The Novartis Option Fund, a new investor, led the financing, and was followed by Avila’s existing backers: Abingworth, Advent Venture Partners, Atlas Venture, and Polaris Venture Partners. In a separate statement, Avila said Novartis Option Fund reached an agreement to co-develop Avila’s drugs for as much as $200 million in upfront and future milestone payments.
The startup, which Xconomy first profiled back in December, says its niche in is developing drugs that form covalent bonds with molecular targets on cells, instead of the usual ionic or van der Waal bonds. Those types of bonds are dynamic, meaning the drug can bounce on and off the target. Covalent bonds, on the other hand, provide a tighter, more stable connection between the drug and the target on cells, so they completely inhibit the biological function the drug is supposed to stop, Avila has said. The company hopes this technology, which it calls “Avilomics,” can be applied to many different drugs.

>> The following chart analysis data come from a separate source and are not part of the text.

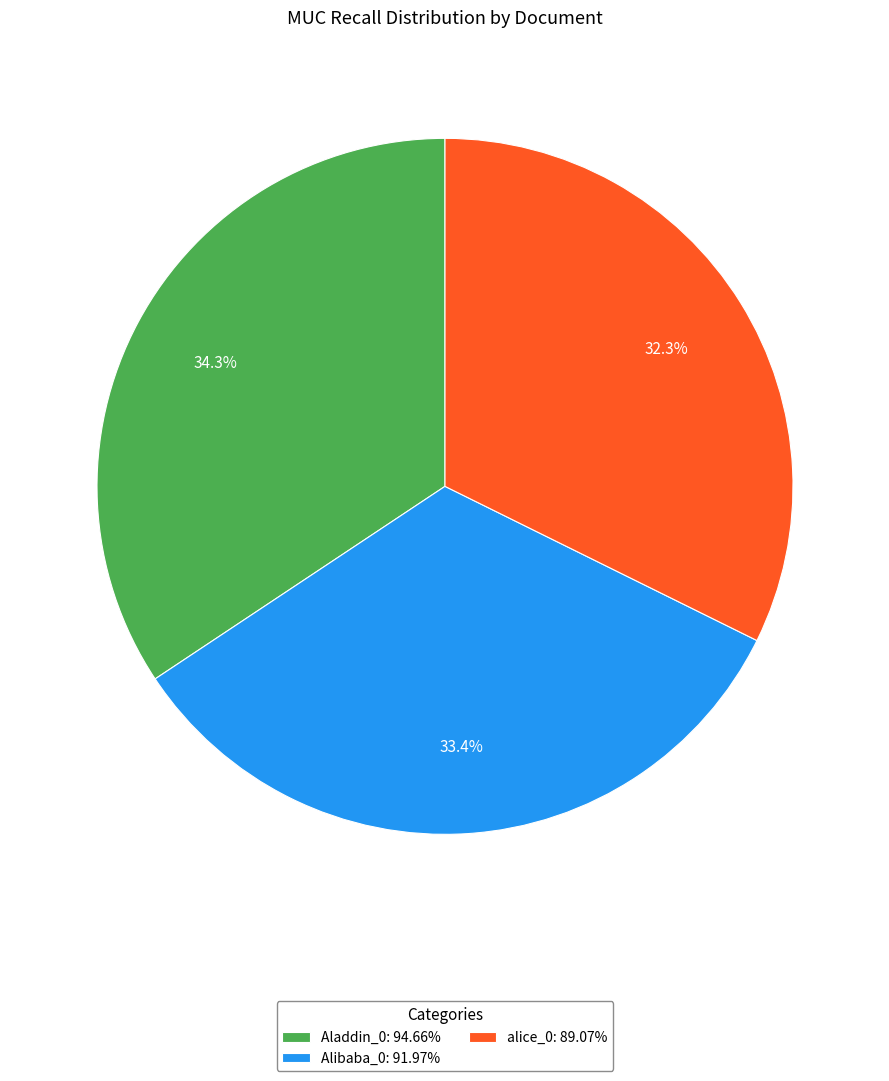

Rank the categories by value from lowest to highest.

alice_0, Alibaba_0, Aladdin_0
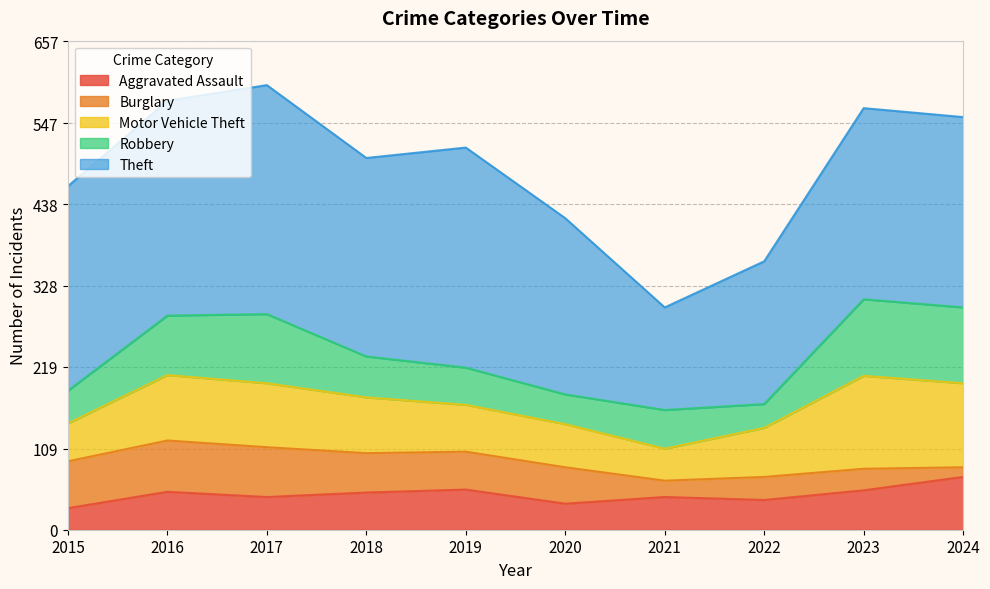

What is the difference between the highest and lowest values at 2023?

228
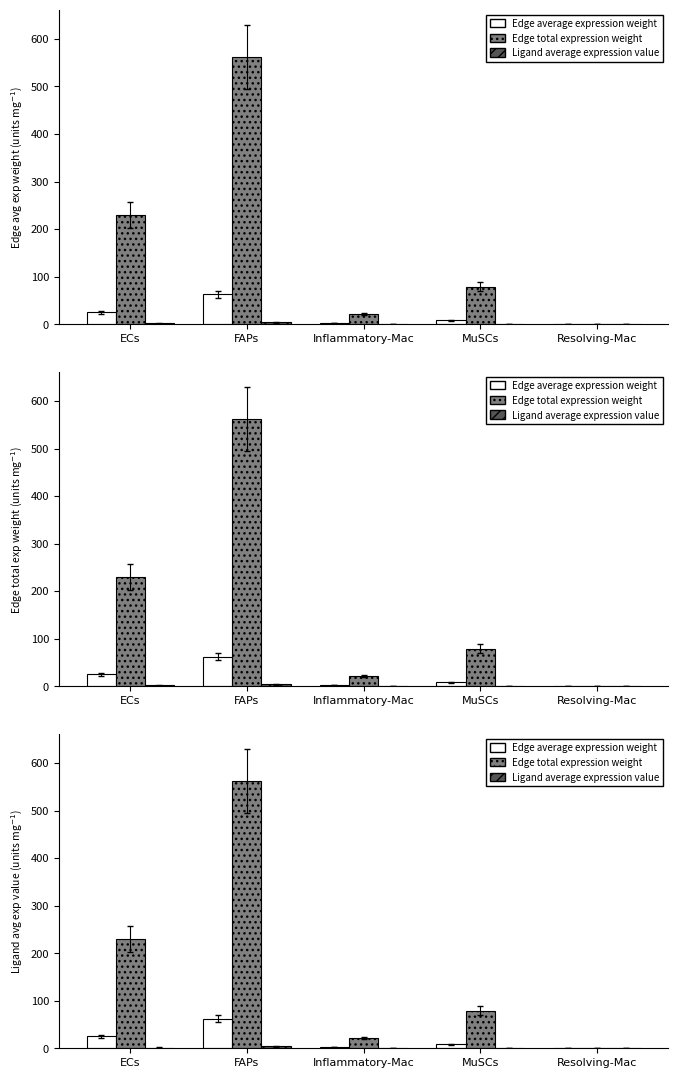

The Edge total expression weight series shows 230.0 at ECs. True or false?

True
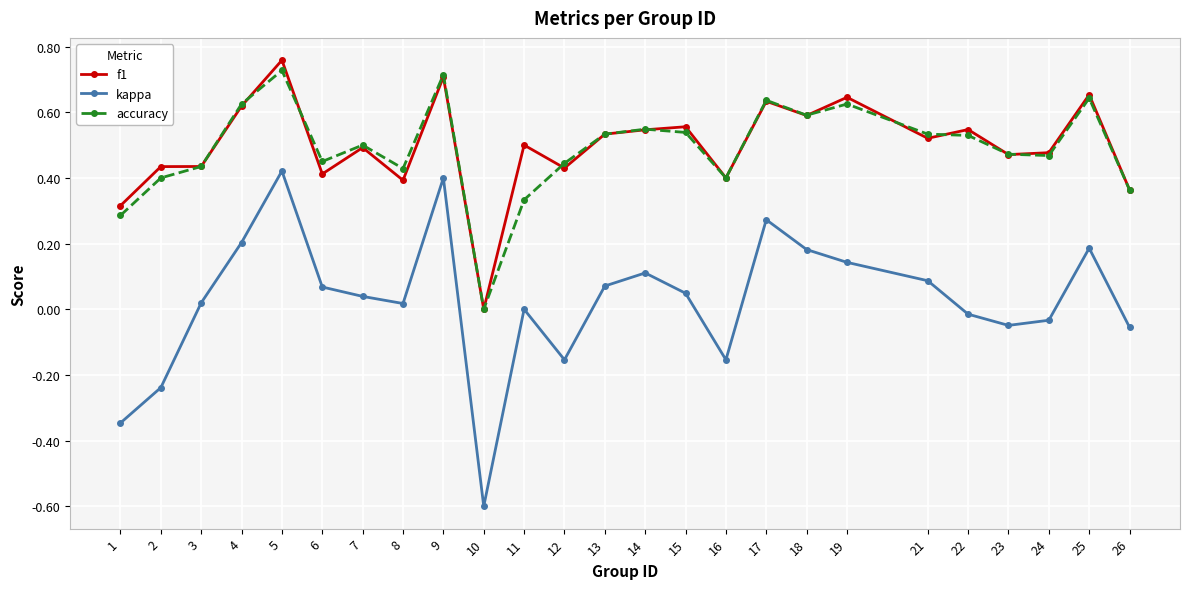

What is the minimum value shown in the chart?

-0.6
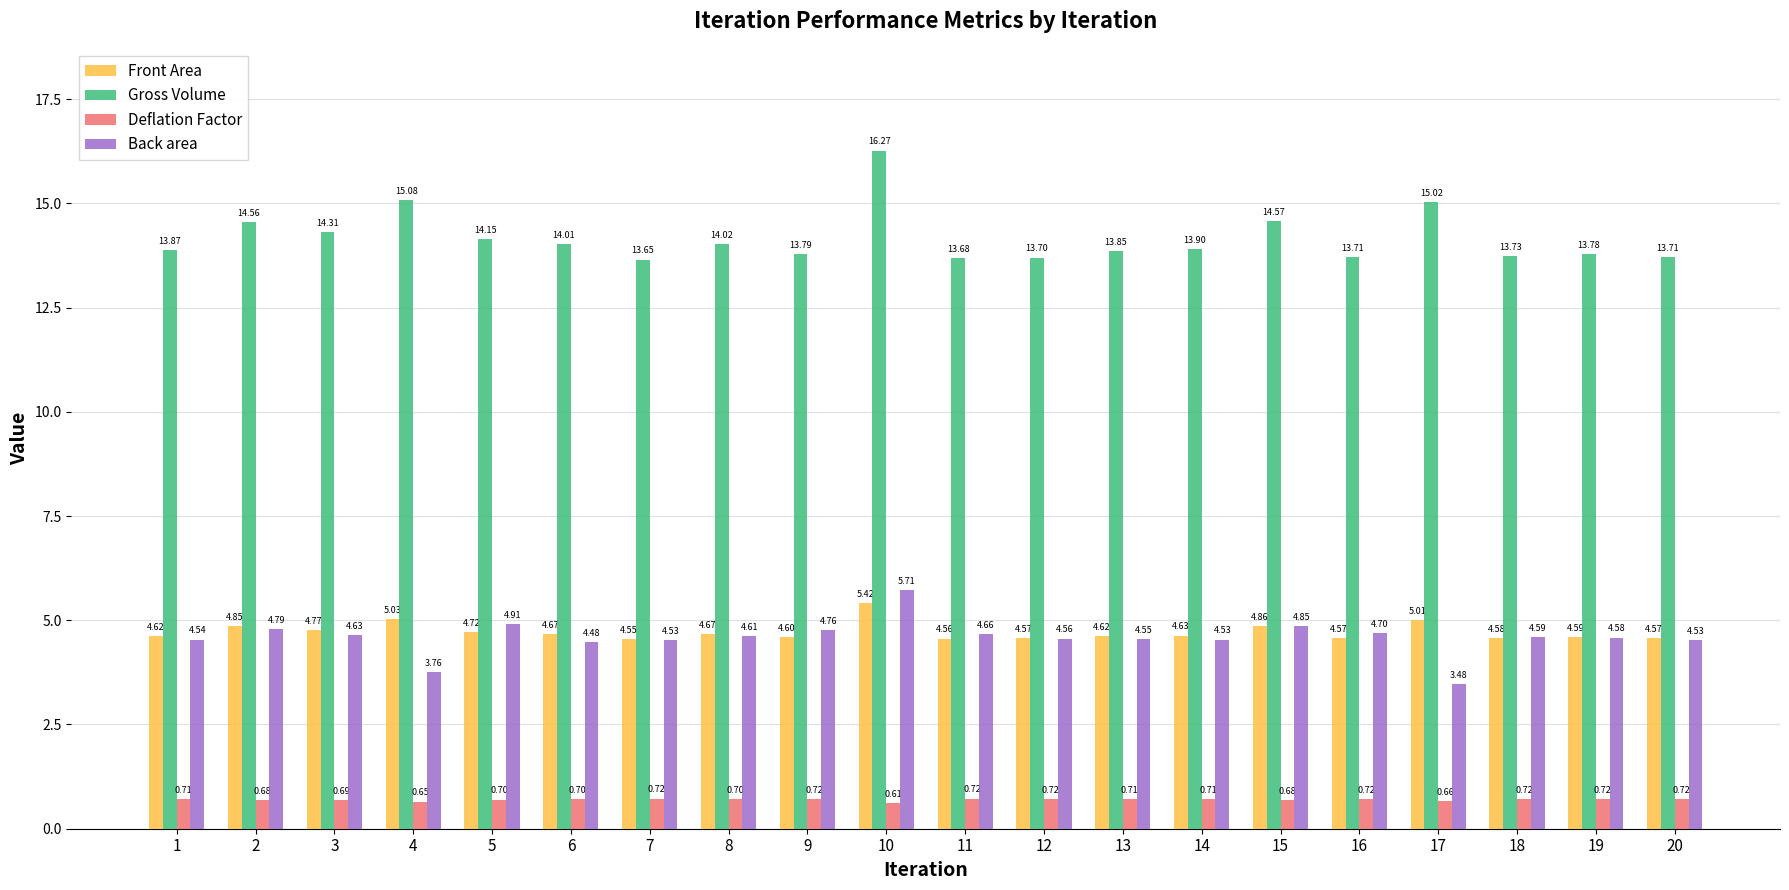

Where is Gross Volume nearest to the value 14?

6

Avila says it has generated some proof for its concept in animal models. One of its experimental drugs is designed to block an enzyme used by the hepatitis C virus, and the other is made to block a protein called Btk, which scientists say is involved with autoimmune diseases and cancers. The new financing will be used to move Avila’s first program into clinical trials, while also advancing the Avilomics drug discovery approach, the company said.
Harry Skinner of the Novartis Option Fund is joining the Avila board in connection with the deal, Avila said in a statement. “Avila’s innovations and proprietary know-how make it possible to intelligently pursue covalent drugs, a broad product class that has been underutilized to date,” Skinner said in a statement.